How does a white person “reckon with whiteness”? What must he do to “grapple with whiteness”? Presumably, that’s what FYE teaches you.
Clearly, since “whiteness” is what “perpetuates racism”, and since white people cannot be anything but white, the only way to bring about the elimination of racism is by extinguishing the white race.
The disadvantage of the social surgery would be the loss of the most important academic subject, the laying off of thousands of “diversity” officers, the obsolescence of hundreds of books, and – well, what do you do when your enemy vanishes? Whom shall you hate for all your frustrations? Whom blame for your failures?
While the days of hate last, while accusation, shame, guilt, obsequiousness can still be freely indulged, enjoy the presence of whiteness while ye may! Carpe diem.
The crowd applauds and listens raptly as Kiely sketches the possibilities for using this book on campus. “We should be talking about race consciousness in all our disciplines of higher learning,” he tells the administrators. “You can talk about it in your math classes.

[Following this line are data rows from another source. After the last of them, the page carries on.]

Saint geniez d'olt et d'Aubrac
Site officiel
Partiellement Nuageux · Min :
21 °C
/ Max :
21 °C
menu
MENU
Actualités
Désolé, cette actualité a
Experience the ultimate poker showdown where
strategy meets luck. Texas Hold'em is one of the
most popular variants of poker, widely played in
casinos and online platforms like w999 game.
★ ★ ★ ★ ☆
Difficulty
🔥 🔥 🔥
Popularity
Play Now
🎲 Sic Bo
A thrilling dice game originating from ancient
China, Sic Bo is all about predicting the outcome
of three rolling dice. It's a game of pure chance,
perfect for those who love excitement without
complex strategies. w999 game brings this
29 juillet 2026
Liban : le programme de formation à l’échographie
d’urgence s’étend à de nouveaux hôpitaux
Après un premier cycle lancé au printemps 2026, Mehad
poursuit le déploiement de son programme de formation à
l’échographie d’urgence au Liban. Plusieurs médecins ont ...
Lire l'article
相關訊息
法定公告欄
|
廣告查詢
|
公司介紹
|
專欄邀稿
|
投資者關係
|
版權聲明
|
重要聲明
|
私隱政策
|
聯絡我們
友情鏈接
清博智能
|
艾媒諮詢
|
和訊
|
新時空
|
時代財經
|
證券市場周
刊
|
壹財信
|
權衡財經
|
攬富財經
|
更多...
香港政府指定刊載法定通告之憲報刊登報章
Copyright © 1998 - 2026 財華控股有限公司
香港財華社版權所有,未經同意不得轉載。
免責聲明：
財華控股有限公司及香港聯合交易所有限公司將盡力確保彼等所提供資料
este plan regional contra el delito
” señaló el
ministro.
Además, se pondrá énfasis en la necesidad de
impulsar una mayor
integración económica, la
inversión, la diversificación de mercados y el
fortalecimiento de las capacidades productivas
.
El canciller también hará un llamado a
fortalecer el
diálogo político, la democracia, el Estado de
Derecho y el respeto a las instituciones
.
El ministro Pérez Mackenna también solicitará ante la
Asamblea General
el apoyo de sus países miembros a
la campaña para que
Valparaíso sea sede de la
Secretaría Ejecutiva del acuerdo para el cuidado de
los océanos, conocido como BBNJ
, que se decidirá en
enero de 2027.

You can talk about in your education classes. You can talk about it in your humanities classes.”
He doesn’t explain the connection between calculus and Trayvon Martin, but then, he doesn’t have to. This audience knows that racism is the all-consuming topic in higher education. It has been the most popular theme for common-read books for the last three years, according to the National Association of Scholars (NAS), which has tracked these programs across the country for the past decade. The latest report by the NAS, a group dedicated to reviving traditional liberal arts education (and a haven for non-progressives in academia), analyzes some 350 schools’ common-read books and finds a “continuing obsession with race” as well as an “infantilization of students”.
The obsession depends on the infantilization.
Can real education ever be resurrected? Will a deeply humiliating defeat of the race-obsessed Left in the forthcoming elections restore common sense to the institutions of learning – and save the white race?